A Europe that urges EU member states to carry out reforms and modernization of institutions so that they become effective in serving the needs of citizens.
A Europe of humanity that will not turn its face while people are experiencing difficult times.
So the question should not be whether our place is in Europe, but in which Europe and in particular, which euro. The political battle in Europe today can be summarized as a new confrontation between the center and periphery, a confrontation that most believed had finally finished. Without doubt, however, Europe is gradually transforming into a modern Union where the center, and especially Germany, sucks resources and precludes productive development of the region with austerity rules, forces monitoring by the individual economies of its own production plan and imposes quasi-preferential treatment for its own business, which is activated by memoranda. Thus, the center requires green energy when Germany sells photovoltaic panels, armament programs when buying shipyards, special crops in agriculture while looting public manufacturing companies as part of a larger loan agreement.
As for Greece, this special "Germanization" of the Greek economy has cost not only financially, but also in basic terms of democracy. That is why the battle against the memoranda is not just a battle for the welfare of citizens, but it takes on the character of a quasi-national liberation struggle. The plan of the center is no longer convergence, but deviation, and Europe has nothing to do with Europe of 1979, for example, but especially with our national interests. Therefore, if the question is whether the leash on the country will be long or short, then the answer is that the country will get rid of the leash. Above Europe, the euro and any other obsession, must lie the interests of each country, the strengthening of its national existence, democracy and institutions. The question is not where you belong, but on what terms.
The Europe of the Renaissance and the Enlightenment, art, science, philosophy, revolutions and movements, does not live there anymore. The great wealth of modern European civilization stepped on the two bases of reaction to the oppressors of Europe and the other inspired by Greek culture, ancient and Byzantine.

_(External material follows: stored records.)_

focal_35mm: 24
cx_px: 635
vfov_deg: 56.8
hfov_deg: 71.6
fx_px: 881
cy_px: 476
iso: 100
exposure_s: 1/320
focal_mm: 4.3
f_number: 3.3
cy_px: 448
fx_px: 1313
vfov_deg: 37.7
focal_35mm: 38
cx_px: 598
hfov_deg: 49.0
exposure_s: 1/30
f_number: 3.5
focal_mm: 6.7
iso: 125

All the intellectuals, artists and people of science in Europe remained European, lived in Europe and built Europe and its culture. The difference is that they lived in an "other Europe," which is very far from the Europe of nowadays.

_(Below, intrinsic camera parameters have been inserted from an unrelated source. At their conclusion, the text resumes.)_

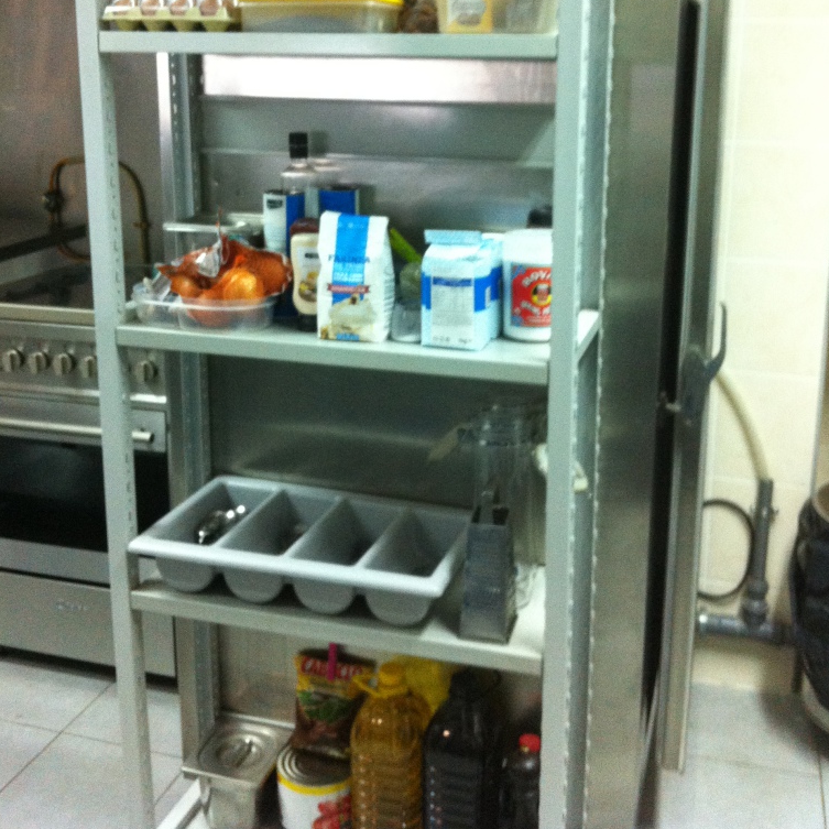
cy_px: 272
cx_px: 416
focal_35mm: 42
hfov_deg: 40.0
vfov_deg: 39.5
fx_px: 1138
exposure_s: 1/15
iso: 320
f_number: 2.8
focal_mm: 3.85
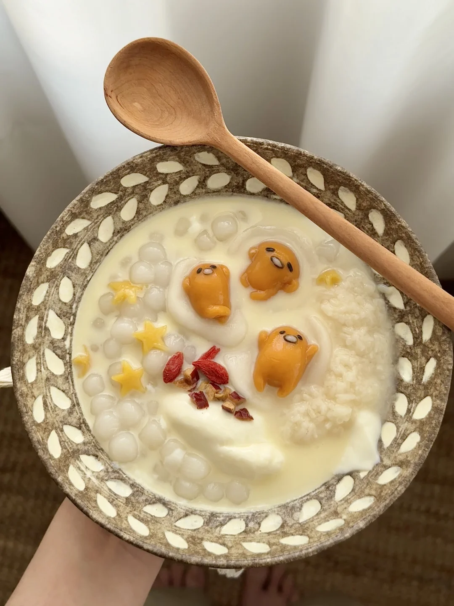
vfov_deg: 39.7
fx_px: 839
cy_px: 303
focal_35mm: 48
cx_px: 227
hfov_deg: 30.3
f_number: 1.78
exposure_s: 1/48
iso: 160
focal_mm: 6.76
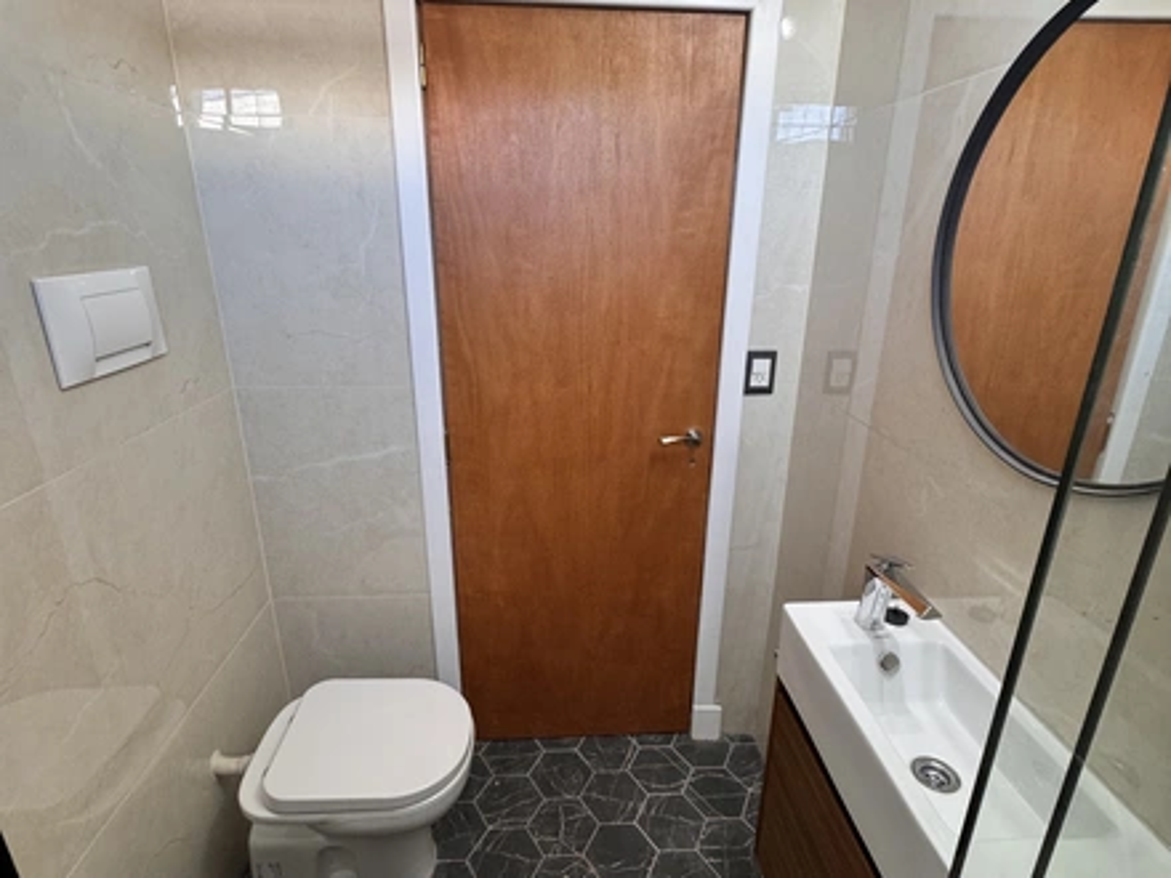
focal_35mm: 14
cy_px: 439
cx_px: 586
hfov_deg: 102.1
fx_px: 474
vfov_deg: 85.7
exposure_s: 1/50
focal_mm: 2.22
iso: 250
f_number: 2.2
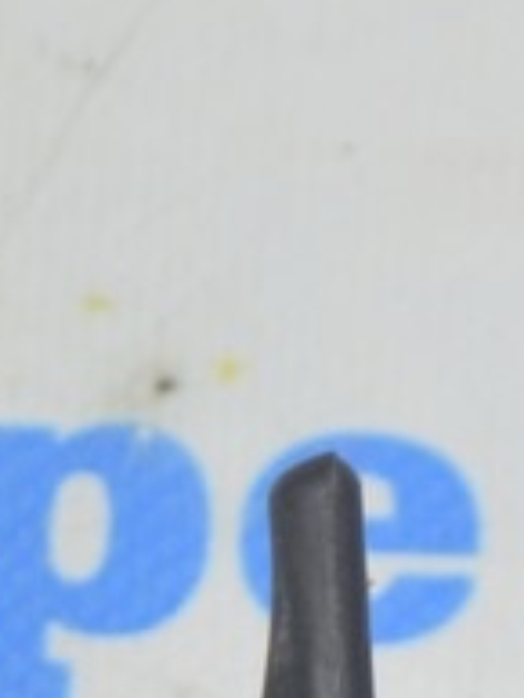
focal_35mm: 421
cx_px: 582
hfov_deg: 3.5
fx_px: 8479
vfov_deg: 4.7
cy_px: 848
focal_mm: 55
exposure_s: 1/20
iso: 400
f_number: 5.6
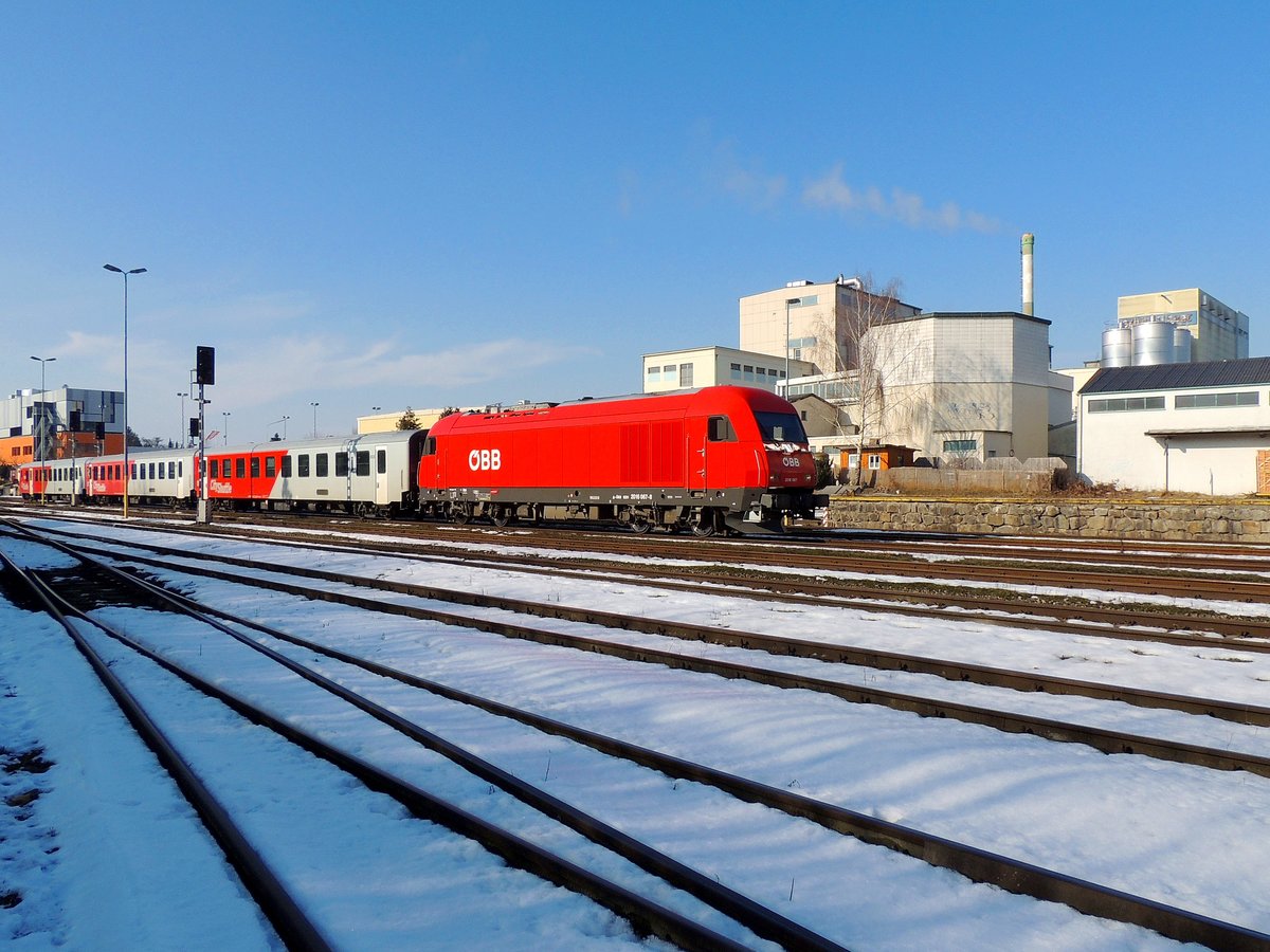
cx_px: 635
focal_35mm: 24
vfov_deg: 56.8
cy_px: 476
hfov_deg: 71.6
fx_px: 881
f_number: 3.7
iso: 100
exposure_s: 1/1600
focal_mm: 4.3
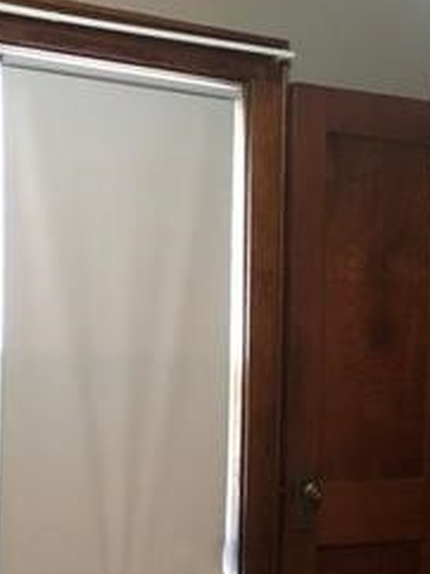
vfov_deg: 21.6
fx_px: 1477
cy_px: 496
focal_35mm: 89
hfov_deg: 16.3
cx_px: 401
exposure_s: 1/5
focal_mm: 4
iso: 100
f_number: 1.8
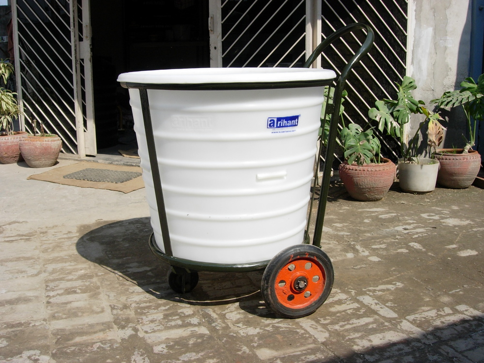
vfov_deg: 37.7
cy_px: 182
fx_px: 531
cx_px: 242
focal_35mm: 38
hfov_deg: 49.0
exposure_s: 1/558
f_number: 4.8
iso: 64
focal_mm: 7.8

After all, nothing in the universe is eternal, not even galaxies. People go ahead, even if they reciprocate.
There are procedures that define how Europe respects human rights and diversity. At the same time everyone should be reminded in Brussels that there are more serious problems to solve such as the millions of unemployed, the outbreak of the crisis in Ukraine and the gap between north and south among others.
It is obvious that what dominates the people of Europe is a disappointment in how the EU operates, formed by a board of directors that determines the future of the EU and the member states. It is clear, however, that changes need a lot of work and collective effort. The prevalence of a different Europe is not easy. At this stage, it is obvious that the big problem is financial, which certainly affects de facto issues relating to the institutional functioning of the EU.
Since my childhood I had a vision of a united Europe.
I analyzed all the values of solidarity, respect for human dignity, freedom, democracy, equality, the rule of law and respect for human rights.
I believed in a multicultural Europe with common goals for the future and respect for people who have different personalities, nationalities and religions - a common homeland that ensures peace, security, development, free and fair trade and the eradication of poverty. Everything sounded perfect and offered a good atmosphere among the peoples of Europe, a sense of security and confidence for the future.
I was cultured in the name of those European rules. And suddenly the system collapsed. Was it possible for the vision of a united Europe that believed in a competitive globalized reality? And what will happen the day after?
The answer is within us, in the individual conscience of each and the restatement of our values.